Disclaimer: This post was written at the end of a very long and exhausting day after close to 4 months without a good night’s sleep. It’s not quite as bad as it sounds. I almost deleted the whole thing after I wrote it, but that feels dishonest. So here it is. Don’t call child protective services quite yet.
I wonder if there’s a point in every new mom’s life when she feels it just can’t get any harder. I imagine for most moms, that happens a little closer to the beginning – at four, or six, or eight weeks – when you stare down at this tiny person and can’t believe that you are solely responsible for keeping him alive. When your back hurts and your breasts are sore and you are so very, very tired. Maybe I should consider myself lucky that I haven’t felt this way until now. But at this moment – 16 weeks into this new life – I don’t think I can handle any more.
I must have gotten a total of about 3 hours of sleep last night. First I couldn’t fall asleep. Then as soon as I finally nodded off, Z woke up for the second time. (I was still awake for the first.) Then the kicking started. And it didn’t stop. Finally, at 3:30am, I decided to banish the boy to his crib in the other room. Then I cried for 20 minutes. When I went to check on him, he was fast asleep. So I went back to bed and fell asleep myself. 10 minutes later he started crying. Some amount of sleep finally happened between feeding him again and Dave leaving me alone with him at 6:30am.

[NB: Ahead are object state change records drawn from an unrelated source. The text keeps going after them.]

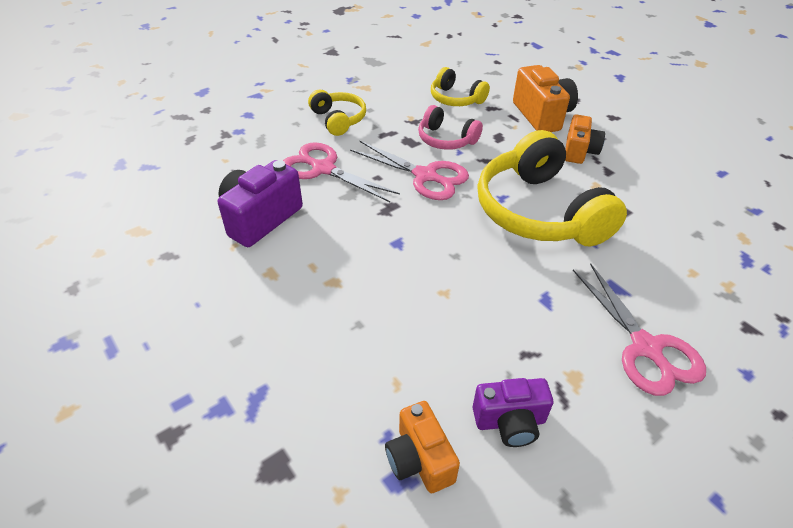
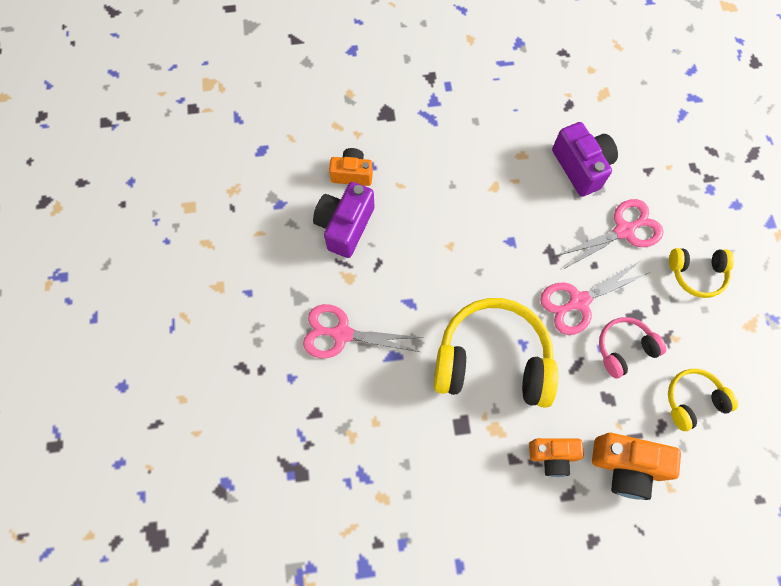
camera: 120 degrees right, 25 degrees up
(510, 422) = (345, 226): purple camera -> purple camera, size x1.51
(579, 151) = (552, 456): orange camera -> orange camera turned 45 degrees counterclockwise

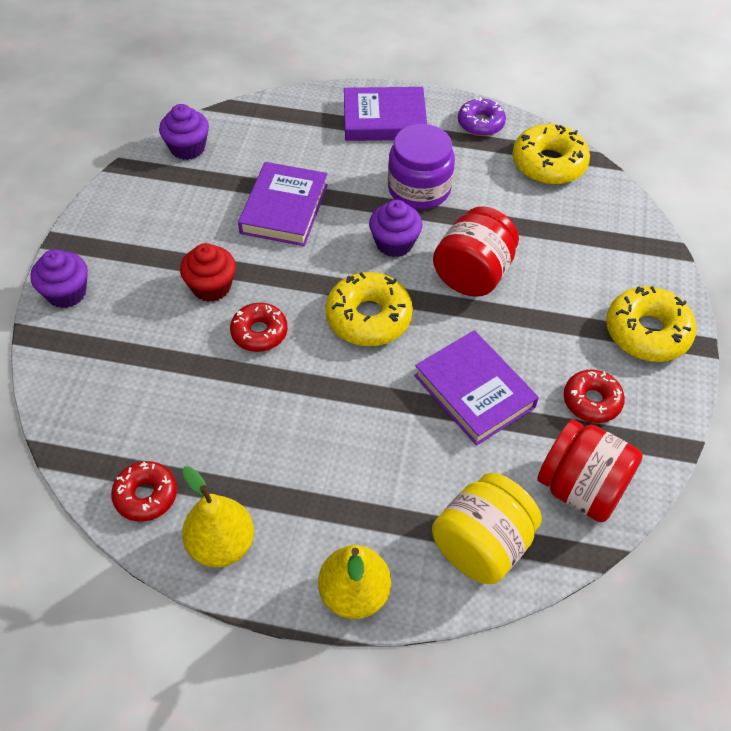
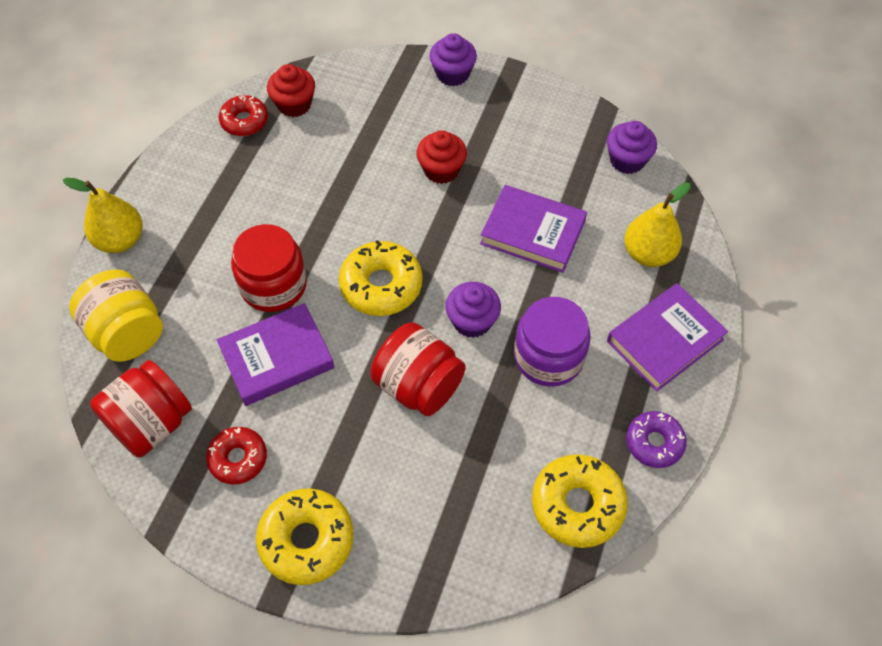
camera: 100 degrees right, 5 degrees up
(116, 444) = (294, 104): none -> red cupcake
(221, 544) = (189, 163): yellow pear -> yellow pear (648, 253)
(259, 332) = (382, 201): red donut -> none
(384, 119) = (665, 340): purple book -> purple book turned 45 degrees clockwise
(387, 412) = (273, 285): none -> red jar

I’m not entirely sure what happened between 6:30 and 10:30am when I left the house – but there was some crying (his and mine), some eating, some swinging, and a bit more sleeping. Most of the afternoon was okay. We went for a hike with a mom friend, and Zeke slept almost the whole time (reinforcing poor napping yet again). But even when things are okay these days, I dread the inevitable breakdown that will come – and that is no way to be with a baby.
My latest attempt to curb Z’s fussiness is putting him down for a nap every two hours (more on that later). At 4pm, I swaddled him and put him in his crib. I put my head down on the railing, gearing up for the long lulling-to-sleep process, and I actually fell asleep there. I was jolted awake at 4:15 when my arm slipped off the rail. Luckily, Zeke had fallen asleep as well, so I was able to sleep on the couch for another 30 minutes before he woke up again.
Dave got home and we had a nice hour together before the dreaded bedtime routine which, per usual, led to complete hysteria and my feeling like I really can’t take this anymore. (Compounding matters is a bit of an oversupply problem I’ve been having which is causing Zeke to have green poop and reject the boob from time to time – a terrible thing when it’s all I can do to soothe him.)
So here we are – 16 weeks into this thing – as tired as I think it’s possible to be, fearful of not being able to handle one more night feeding, one more bout of crying, one more forced nap. Another mom friend said the universe won’t give you more than you can handle. If this is true, I’ve about reached my limit.
PS: It’s not all bad. The new 90210 is thoroughly entertaining. This is how far I’ve sunk.
Man oh man, sorry you are having such hard times. Let me know if there’s anything that girl power can do: food or errands or tasks (or an early crash course in diapering and babysitting?). I got 6 weeks left to offer you before I follow suit…
Dear Mia,
I sent you a long blathery email because I have such a hard time confining my comments to the realm of the brief! But I thought i would add this, if you want to check out a similar state of mind–experienced when Daisy was about 16 months old:
http://sarahgossblog.blogspot.com/2007_11_01_archive.html
It shows that my hardest, most frustrating moments were definitely not experienced in the newborn phase alone! And… I felt like the universe had given me more than I could handle about three days ago (four?) with my 2-year-old. You aren’t alone. And I echo Deb–please let me know if there’s anything I could do to help.